Klar sorge ich für mich bzw. meine Familie vor.
Mein Plan ist ebenfalls nicht zu öffnen bzw. einfach weg zu schicken.
Und natürlich bekommt man das hin, zu sagen man hat nichts, lässt sich was einfallen, dass dummerweise 2 Wochen davor noch die Gefriertruhe kaputt gegangen ist und man jetzt noch nicht mal den Vorrat nutzen konnte. Zudem verweist man auf ein paar gepflückte Löwenzahnblätter, ein Liter aufgefangenes Regenwasser oder einen schrumpigen Apfel und lässt niemanden zur Haustüre rein.
Am besten hat es carokann rüber gebracht: bring ich’s wirklich übers Herz, was ich mir vorgenommen habe?
Beispiel:
Schick ich die alleinerziehende Mutter mit ihren 2 Kindern wirklich wieder hungernd zurück ins eiskalte Nachbarhaus? Klar kann ich ihr meine letzte Dose abgelaufene Ravioli geben, die ich selbst heute erst irgendwo abgestaubt habe.
Aber dann sitzt sie trotzdem in der eiskalten Wohnung…
Freundin von meinem Sohn, geht aktuell ein und aus, wenn sie dann nicht mehr reindarf gibt das mit Sicherheit Stress innerhalb der Familie…
Stress innerhalb der Familie kann aber auch schon passieren, ohne dass es von außen eine Person braucht.
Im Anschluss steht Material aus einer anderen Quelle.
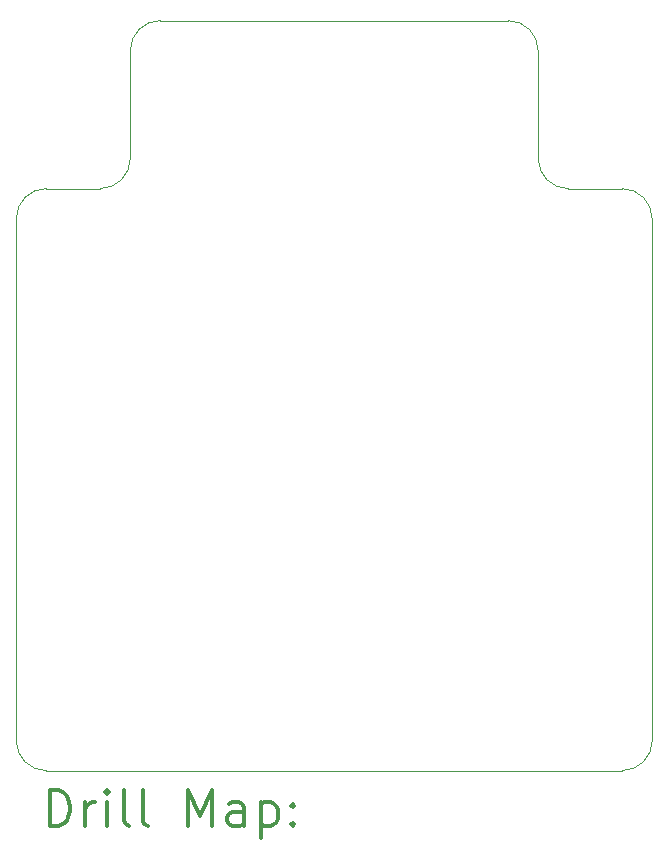
<source format=gbr>
%FSLAX45Y45*%
G04 Gerber Fmt 4.5, Leading zero omitted, Abs format (unit mm)*
G04 Created by KiCad (PCBNEW (5.1.10)-1) date 2021-09-22 21:53:58*
%MOMM*%
%LPD*%
G01*
G04 APERTURE LIST*
%TA.AperFunction,Profile*%
%ADD10C,0.050000*%
%TD*%
%ADD11C,0.200000*%
%ADD12C,0.300000*%
G04 APERTURE END LIST*
D10*
X21793200Y-13208000D02*
G75*
G02*
X21539200Y-13462000I-254000J0D01*
G01*
X16662400Y-13462000D02*
G75*
G02*
X16408400Y-13208000I0J254000D01*
G01*
X20574000Y-7112000D02*
G75*
G02*
X20828000Y-7366000I0J-254000D01*
G01*
X17373600Y-7366000D02*
G75*
G02*
X17627600Y-7112000I254000J0D01*
G01*
X17373600Y-8280400D02*
G75*
G02*
X17119600Y-8534400I-254000J0D01*
G01*
X21082000Y-8534400D02*
X21539200Y-8534400D01*
X21082000Y-8534400D02*
G75*
G02*
X20828000Y-8280400I0J254000D01*
G01*
X16662400Y-8534400D02*
X17119600Y-8534400D01*
X16408400Y-8788400D02*
G75*
G02*
X16662400Y-8534400I254000J0D01*
G01*
X21539200Y-8534400D02*
G75*
G02*
X21793200Y-8788400I0J-254000D01*
G01*
X21793200Y-8788400D02*
X21793200Y-8940800D01*
X16662400Y-13462000D02*
X21539200Y-13462000D01*
X16408400Y-8788400D02*
X16408400Y-13208000D01*
X17373600Y-7366000D02*
X17373600Y-8280400D01*
X20574000Y-7112000D02*
X17627600Y-7112000D01*
X20828000Y-8280400D02*
X20828000Y-7366000D01*
X21793200Y-13208000D02*
X21793200Y-8940800D01*
D11*
D12*
X16692328Y-13930214D02*
X16692328Y-13630214D01*
X16763757Y-13630214D01*
X16806614Y-13644500D01*
X16835186Y-13673071D01*
X16849471Y-13701643D01*
X16863757Y-13758786D01*
X16863757Y-13801643D01*
X16849471Y-13858786D01*
X16835186Y-13887357D01*
X16806614Y-13915929D01*
X16763757Y-13930214D01*
X16692328Y-13930214D01*
X16992328Y-13930214D02*
X16992328Y-13730214D01*
X16992328Y-13787357D02*
X17006614Y-13758786D01*
X17020900Y-13744500D01*
X17049471Y-13730214D01*
X17078043Y-13730214D01*
X17178043Y-13930214D02*
X17178043Y-13730214D01*
X17178043Y-13630214D02*
X17163757Y-13644500D01*
X17178043Y-13658786D01*
X17192328Y-13644500D01*
X17178043Y-13630214D01*
X17178043Y-13658786D01*
X17363757Y-13930214D02*
X17335186Y-13915929D01*
X17320900Y-13887357D01*
X17320900Y-13630214D01*
X17520900Y-13930214D02*
X17492328Y-13915929D01*
X17478043Y-13887357D01*
X17478043Y-13630214D01*
X17863757Y-13930214D02*
X17863757Y-13630214D01*
X17963757Y-13844500D01*
X18063757Y-13630214D01*
X18063757Y-13930214D01*
X18335186Y-13930214D02*
X18335186Y-13773071D01*
X18320900Y-13744500D01*
X18292328Y-13730214D01*
X18235186Y-13730214D01*
X18206614Y-13744500D01*
X18335186Y-13915929D02*
X18306614Y-13930214D01*
X18235186Y-13930214D01*
X18206614Y-13915929D01*
X18192328Y-13887357D01*
X18192328Y-13858786D01*
X18206614Y-13830214D01*
X18235186Y-13815929D01*
X18306614Y-13815929D01*
X18335186Y-13801643D01*
X18478043Y-13730214D02*
X18478043Y-14030214D01*
X18478043Y-13744500D02*
X18506614Y-13730214D01*
X18563757Y-13730214D01*
X18592328Y-13744500D01*
X18606614Y-13758786D01*
X18620900Y-13787357D01*
X18620900Y-13873071D01*
X18606614Y-13901643D01*
X18592328Y-13915929D01*
X18563757Y-13930214D01*
X18506614Y-13930214D01*
X18478043Y-13915929D01*
X18749471Y-13901643D02*
X18763757Y-13915929D01*
X18749471Y-13930214D01*
X18735186Y-13915929D01*
X18749471Y-13901643D01*
X18749471Y-13930214D01*
X18749471Y-13744500D02*
X18763757Y-13758786D01*
X18749471Y-13773071D01*
X18735186Y-13758786D01*
X18749471Y-13744500D01*
X18749471Y-13773071D01*
M02*

</source>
Man ist ein komplett anderes verwöhntes Leben gewöhnt, auch wenn unsere Kinder nicht betudelt werden und nicht „alles“ haben was andere haben, kann schon ein 24h Stromausfall anstrengend sein. Geschweige denn was sonst noch alles passieren kann.
Darin sehe ich noch ein Defizit, was man nicht einfach mit einem Supermarkteinkauf lösen kann.
PS DarkMatter:
Danke trotzdem für deine Antwort und dass es für Schläuche wie von dir beschrieben, viele Anwendungen gibt, sei es das umfüllen, filtern von Flüssigkeiten, aber auch beispielsweise als Belüftung für einen Vorrat im Garten, für Schutz von Kanten bzw. Messerklingen, als Dichring, usw. bezweifle ich gar nicht und finde deinen Hinweis absolut wichtig, man kann da viel mit improvisieren.